SELECTED TEXT:
BEGIN

Mass of Remembrance

Scripture Readings: 1 Cor 15:51-57;  Luke 7:11-17

“It is good for us to be here.” That is a profoundly Christian sentiment. Peter said that on the Mountain of Transfiguration. He also said, “Let me build a tent.” So here we are, all in a single tent, together. It is the goodness of being together here, in the presence of the One who loves us and who is the Cause of our Joy, Jesus Christ, dead and risen from the dead for us.

The monks of New Melleray Abbey are humbly grateful that you have responded to our invitation to join us in this Mass of Remembrance. In the context of this sacramental re-presentation of the death and resurrection of the Lord, we remember all our brothers and sisters, your loved ones, who in the preceding year have been buried in a casket or urn from Trappist Caskets.

END

EXERCISE REQUIREMENTS:
a - Sum up the Mass of Remembrance text in two sentences.
b - Repeat word for word a part of the Mass of Remembrance text: begin at the words that have "The monks of", and stop after "from Trappist Caskets.".
The entries have no connection to the Mass of Remembrance text.

SUPPLIED RECORDS:

BEGIN

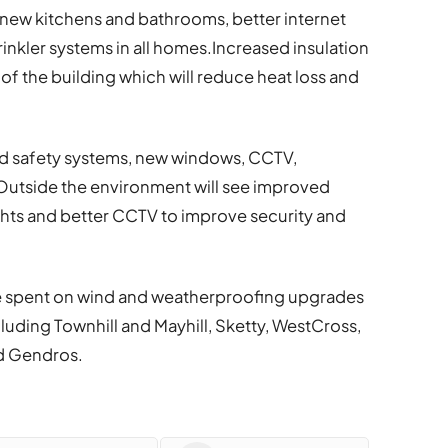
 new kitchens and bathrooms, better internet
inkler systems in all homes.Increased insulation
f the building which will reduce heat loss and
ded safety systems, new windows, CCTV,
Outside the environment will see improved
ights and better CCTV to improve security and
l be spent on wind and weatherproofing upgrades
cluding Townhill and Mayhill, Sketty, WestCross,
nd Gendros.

END
BEGIN

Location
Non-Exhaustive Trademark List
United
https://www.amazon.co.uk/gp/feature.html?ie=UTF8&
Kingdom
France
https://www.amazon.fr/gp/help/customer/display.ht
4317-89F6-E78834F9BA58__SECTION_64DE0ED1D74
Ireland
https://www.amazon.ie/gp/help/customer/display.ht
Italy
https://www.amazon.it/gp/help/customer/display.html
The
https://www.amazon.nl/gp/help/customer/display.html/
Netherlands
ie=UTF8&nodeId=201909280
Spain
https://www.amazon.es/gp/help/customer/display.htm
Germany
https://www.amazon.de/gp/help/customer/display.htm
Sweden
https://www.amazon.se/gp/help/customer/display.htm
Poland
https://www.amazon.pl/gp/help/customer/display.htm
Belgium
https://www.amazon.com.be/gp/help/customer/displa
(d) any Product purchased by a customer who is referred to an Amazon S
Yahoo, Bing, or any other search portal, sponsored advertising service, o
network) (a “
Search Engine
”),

END
BEGIN

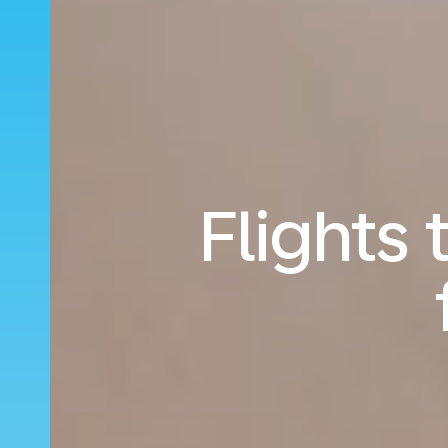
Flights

END

LIST OF SOLUTIONS:
a - The text opens with Peter's words "It is good for us to be here," calling the gathering a goodness of being together in the presence of Jesus Christ, dead and risen for us. The monks of New Melleray Abbey thank those who accepted their invitation to the Mass of Remembrance, where they remember loved ones buried in the past year in a casket or urn from Trappist Caskets.

b -
The monks of New Melleray Abbey are humbly grateful that you have responded to our invitation to join us in this Mass of Remembrance. In the context of this sacramental re-presentation of the death and resurrection of the Lord, we remember all our brothers and sisters, your loved ones, who in the preceding year have been buried in a casket or urn from Trappist Caskets.